One of the most misleading claims by data hygiene companies I’ve witnessed is their ability to remove spam traps. Often their claims are exaggerated. Want some examples?

  • A few years ago, a new hygiene company wanted me to endorse their product, and part of their pitch was their ability to remove spam traps. When pressed, they finally admitted they had only found approximately 100 different trap addresses.
  • A client came to me to assist with a Spamhaus Blocklist (SBL) listing. I was their second stop; their first had been a data hygiene company. The client revealed that the hygiene company said they had more Spamhaus traps than any previous customer. Meanwhile, Spamhaus explained that they observed no difference in volumes between pre and post-cleaning.
  • One hygiene company tells potential and current customers of their "close working relationship with Spamhaus" and discloses their ability to remove Spamhaus traps. Unfortunately, this is untrue. Spamhaus doesn’t share its trap feeds with any third parties.

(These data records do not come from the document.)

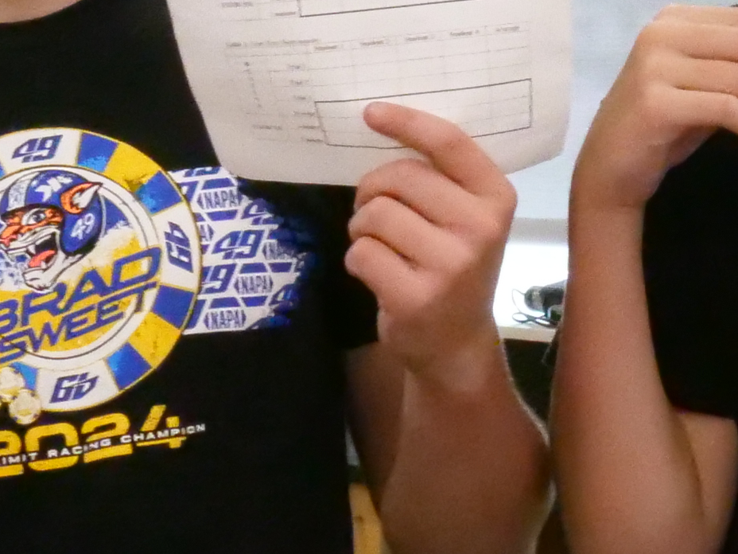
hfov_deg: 10.3
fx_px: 4051
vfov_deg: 7.8
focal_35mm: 190
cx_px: 683
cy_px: 76
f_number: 10
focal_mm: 17
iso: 6400
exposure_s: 1/60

You can do data hygiene without expensive services

None of this is to say data hygiene is terrible. In fact, it's a vital and necessary part of database maintenance. The good news is, most senders never need to pay a service to clean their lists. Senders who mail regularly to engaged contacts and remove bounces are doing better hygiene than any 3rd party. Any organization that uses an app or has a website with logins will have far more insight into their customers than any 3rd party.

As previously mentioned, successful senders incorporate data checking and verification into their address collection process. In some cases, they use a data hygiene service to correct typos before the consumer hits submit. This checking can minimize mis-typed addresses before any email is sent.

Confirmed opt-in is also an excellent way to ensure accurate data collection. The good news here is, consumers are used to confirming their email addresses for access to services. Billions of people have social media accounts and had to verify their address to access the full range of features.

Conclusion

Data hygiene is essential for good delivery. But data hygiene is more than just removing addresses that bounce. Senders need to focus less on hitting specific metrics. Metrics don’t make the email program, happy recipients do, and happy recipients start with the address collection process.

Senders that focus on obtaining explicit permission and verify their recipients are providing accurate data will have more successful marketing programs. There is no need to pay for expensive third-party services to clean data because the initial data is already clean.